Una hora más tarde los dos hombres hacían su entrada con una pequeña pero pesada botella de oxígeno. Ramiro ignoraba cuántas de aquéllas tendría el hospital, pero la vida de la criatura dependía de que lograse respirar un aire enriquecido las primeras horas de su vida. Logró construir una suerte de tienda de paño sobre la pequeña y conectarle la manguera del gas. Pasados unos minutos su color ya no era azul.

Se sentía al borde de la extenuación. No recordaba haber estado nunca tan cansado. Eran las seis de la mañana y no podía erguirse por el dolor de espalda. Le ardían los ojos aún más por las horas trabajadas a la luz de dos carburos. Le dolía la cabeza por las pasadas sin sueño. Lentamente subió la escalera de su casa. La luz del sol ya se filtraba por los vidrios de colores de los cristales altos de las ventanas. Genoveva había dejado un pijama a rayas sobre su alta cama con el embozo de las sábanas abierto invitando al sueño...

Se dejó caer, demasiado cansado para desnudarse, las arterias le latían en la sien. Ni las peores guardias podían equipararse remotamente con esto... Comenzó a llorar mientras el sueño se iba apoderando de él. No era un sopor agradable, era simplemente eso: sopor.

No habrían pasado cinco minutos cuando sonó el despertador... un aparato de esos con radio y una estridente sucesión de noticias radiadas por una locutora de voz trompetera. Ramiro se encontraba de nuevo en su habitación, en su piso de soltero. Su ordenador portátil seguía exhibiendo un «salvapantallas fractal».

—¡He estado soñando!

La cabeza seguía acosándole con un latir doloroso que parecía fuera a romper su óseo estuche para escapar al exterior. Pero sentía alivio de que todas aquellas alocadas vivencias sólo hubiesen sido eso: un sueño.

Se levantó y se encaminó al baño. Encendió la luz, los potentes focos halógenos le hicieron cerrar los ojos, que fue abriendo poco a poco mientras se iban acostumbrando a la eléctrica claridad... había algo no obstante diferente en todo aquello... Tenía patillas, bigote y un corte de pelo como el de los personajes de Noveccento... Sus ojos se detuvieron en la corbata de pajarita desabrochada alrededor del cuello, y cuando bajó la vista comprobó que iba vestido con un traje de mil novecientos tres.

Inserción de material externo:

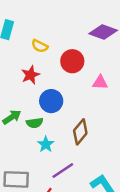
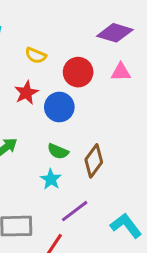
pink triangle: (100, 82) -> (121, 72), moved
blue circle: (51, 101) -> (59, 107), moved
green semicircle: (35, 123) -> (58, 151), moved, turned 35

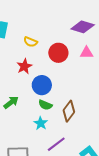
blue circle: (59, 107) -> (42, 85), moved

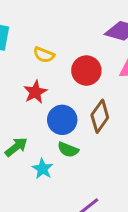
brown diamond: (69, 111) -> (100, 116), moved
cyan star: (41, 123) -> (43, 169), moved

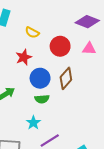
green semicircle: (68, 150) -> (42, 99), turned -32
cyan star: (43, 169) -> (33, 123), moved

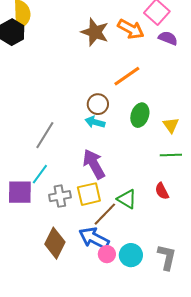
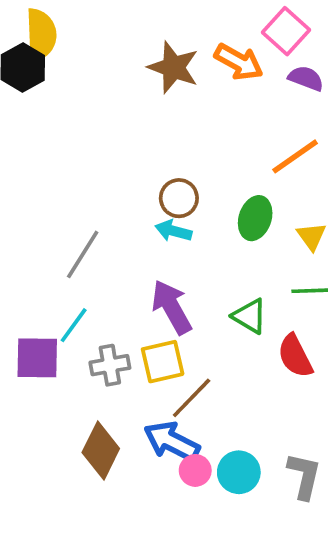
orange line: (127, 76) -> (295, 156), moved
red semicircle: (162, 191) -> (295, 356), size x1.4
green triangle: (127, 199) -> (250, 316), moved

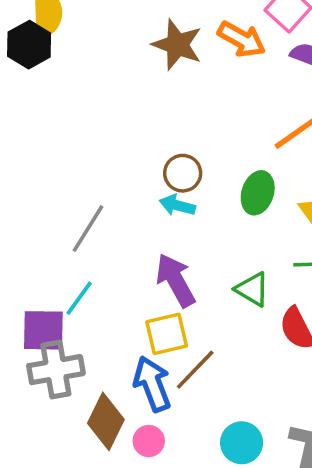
gray cross: (110, 365) -> (56, 370), moved, size x1.4
blue arrow: (172, 441) -> (152, 384), moved, turned 42
pink circle: (195, 470) -> (149, 441), moved

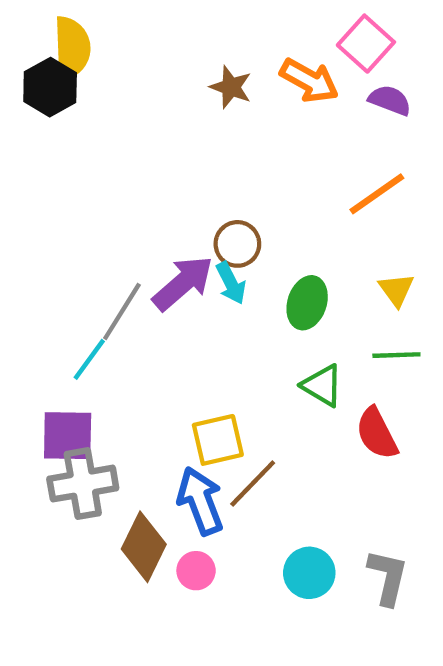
brown star: (177, 45) -> (231, 87), size x0.7
green ellipse: (258, 193) -> (307, 303), moved
cyan arrow: (177, 205) -> (231, 283), turned -132
purple arrow: (176, 280) -> (183, 283), moved, turned 78
cyan line: (79, 298) -> (89, 359), moved

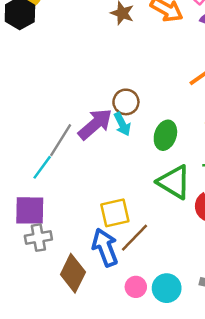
green triangle: (322, 386) -> (174, 182), size x1.4
gray cross: (83, 484) -> (38, 238), size x0.7
pink circle: (196, 571) -> (136, 287), moved

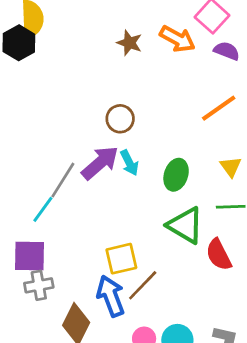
brown circle: (126, 102) -> (120, 119), moved

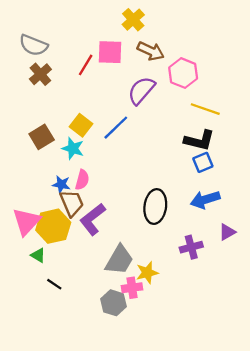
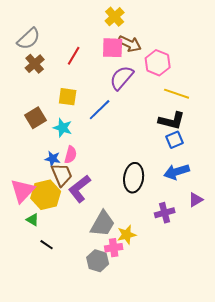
gray semicircle: (33, 45) -> (29, 39), turned -65
pink square: (110, 52) -> (113, 48), moved
yellow square: (81, 125) -> (68, 97), moved, turned -30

Todo estaba de nuevo en su sitio, pero algo había cambiado en su aspecto y, aunque de momento lo ignoraba, también dentro de él.

Se duchó, se cambió de ropa y se puso rápidamente unos vaqueros blancos con pinzas y una camisa de cuadros «cantosa». Tomó el ascensor hasta el garaje y, mientras su coche subía por la rampa al encuentro de la luz de la mañana, sintió una felicidad como nunca había experimentado. Una felicidad que arrancaba del mayor de los cansancios. Era médico, la profesión que realmente amaba. No habría podido ejercerla un siglo antes ni, con certeza, tampoco un siglo después, las cosas eran necesariamente así: él era... un médico de su tiempo.